* **Work to complete**
All that is wanted is the line with "right knee: (153, 116)" and each line after it to the end of the data below, set down exactly and without pictures.

Supplied data: Begin

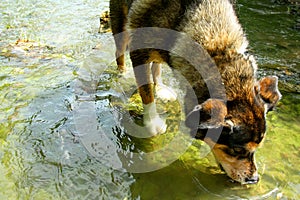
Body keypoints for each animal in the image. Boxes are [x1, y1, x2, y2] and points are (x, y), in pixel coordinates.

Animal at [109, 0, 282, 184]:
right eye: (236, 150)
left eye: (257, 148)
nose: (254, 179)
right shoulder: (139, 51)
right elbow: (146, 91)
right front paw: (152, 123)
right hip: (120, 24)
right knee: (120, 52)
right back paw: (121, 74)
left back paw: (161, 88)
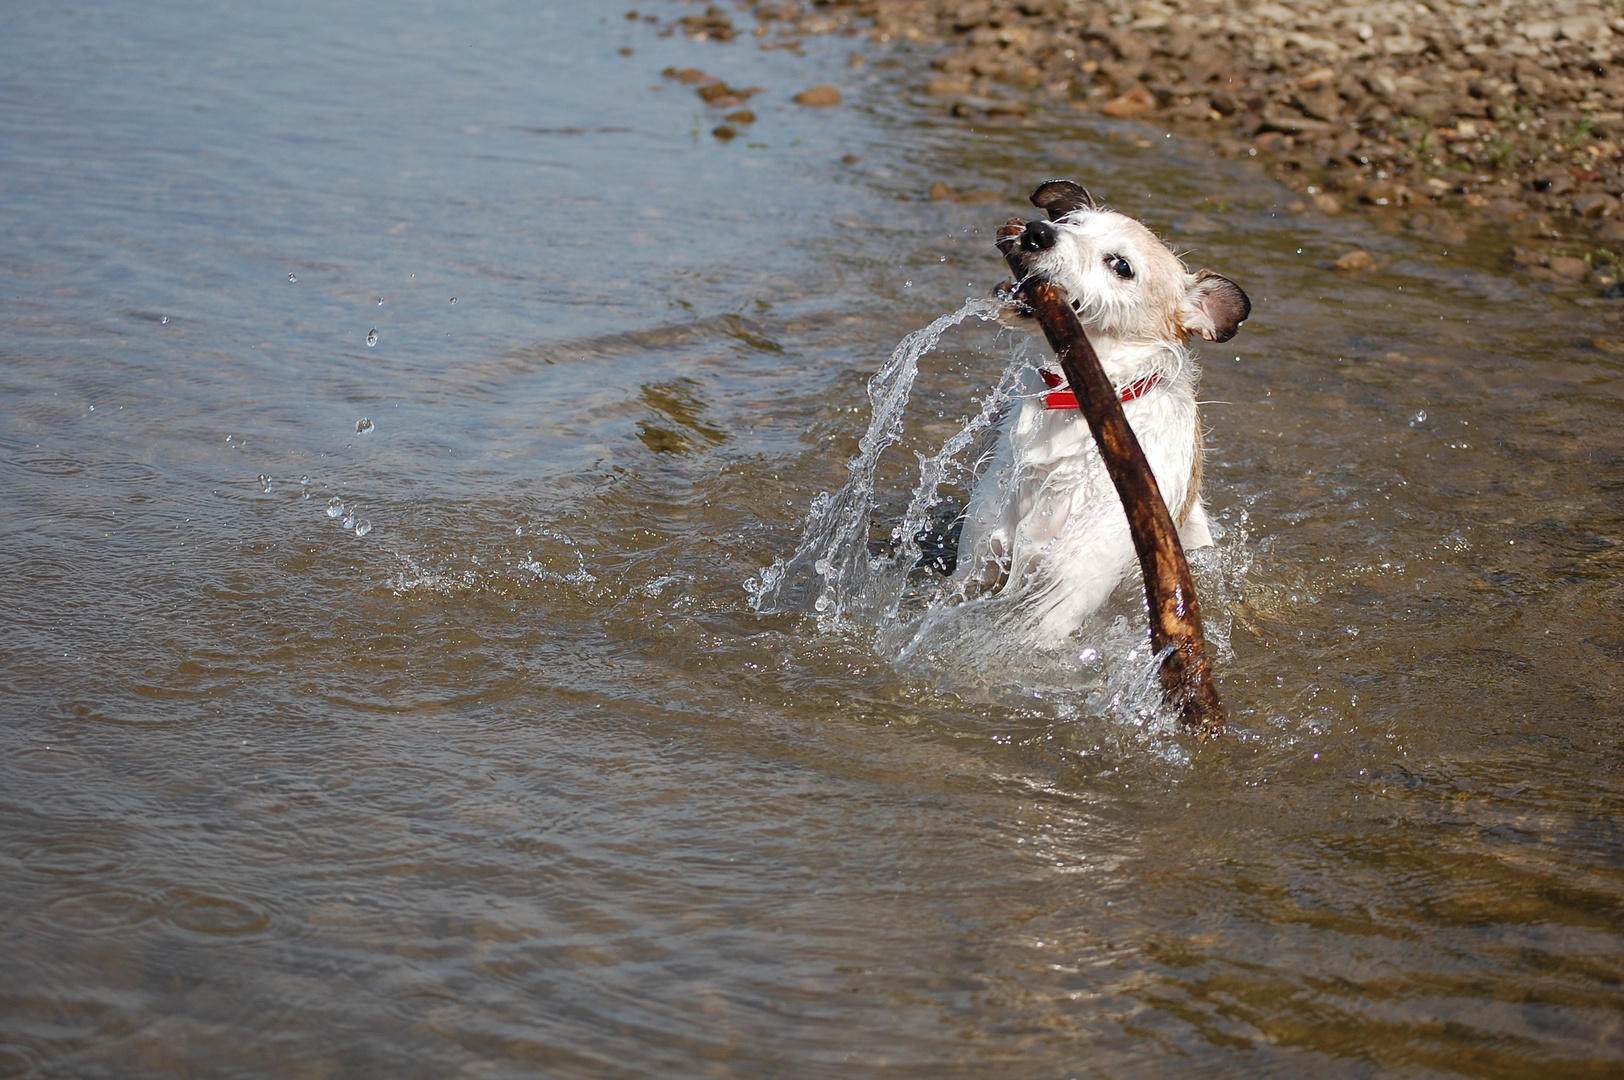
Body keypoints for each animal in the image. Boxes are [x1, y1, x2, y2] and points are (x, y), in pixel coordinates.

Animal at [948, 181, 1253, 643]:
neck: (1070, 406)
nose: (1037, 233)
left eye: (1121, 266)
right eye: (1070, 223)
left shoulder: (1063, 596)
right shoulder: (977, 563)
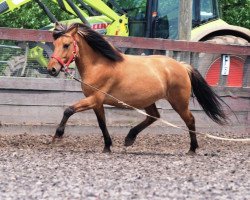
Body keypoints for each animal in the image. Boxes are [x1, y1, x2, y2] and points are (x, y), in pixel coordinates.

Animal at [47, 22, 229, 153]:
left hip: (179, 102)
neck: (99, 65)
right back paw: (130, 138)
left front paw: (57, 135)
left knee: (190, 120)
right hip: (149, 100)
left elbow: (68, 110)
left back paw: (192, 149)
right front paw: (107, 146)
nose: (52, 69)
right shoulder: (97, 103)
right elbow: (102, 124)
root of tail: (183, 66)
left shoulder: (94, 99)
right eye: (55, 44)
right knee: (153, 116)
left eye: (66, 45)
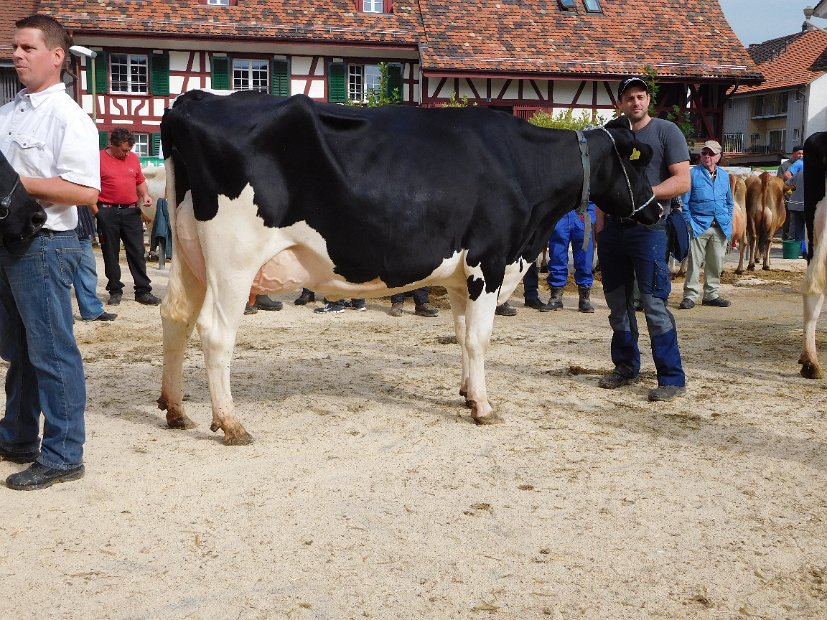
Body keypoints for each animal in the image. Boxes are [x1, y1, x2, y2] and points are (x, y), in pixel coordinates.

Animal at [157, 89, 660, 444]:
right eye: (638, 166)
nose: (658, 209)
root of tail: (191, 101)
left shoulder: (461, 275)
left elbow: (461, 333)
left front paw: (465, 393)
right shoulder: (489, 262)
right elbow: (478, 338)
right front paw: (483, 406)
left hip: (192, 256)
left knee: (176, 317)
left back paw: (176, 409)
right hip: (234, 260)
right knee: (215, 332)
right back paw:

Supplied data: End

* **Solved problem**
right knee: (153, 116)
left eye: (66, 45)
Body keypoints for each animal in the image. Boxes are [x1, y1, x2, y2] and points are (x, y), in pixel coordinates.

Animal at [157, 89, 660, 444]:
right eye: (638, 166)
nose: (658, 209)
root of tail: (191, 101)
left shoulder: (461, 275)
left elbow: (461, 333)
left front paw: (465, 393)
right shoulder: (489, 262)
right elbow: (478, 338)
right front paw: (483, 406)
left hip: (192, 256)
left knee: (176, 317)
left back paw: (176, 409)
right hip: (234, 260)
right knee: (215, 332)
right back paw:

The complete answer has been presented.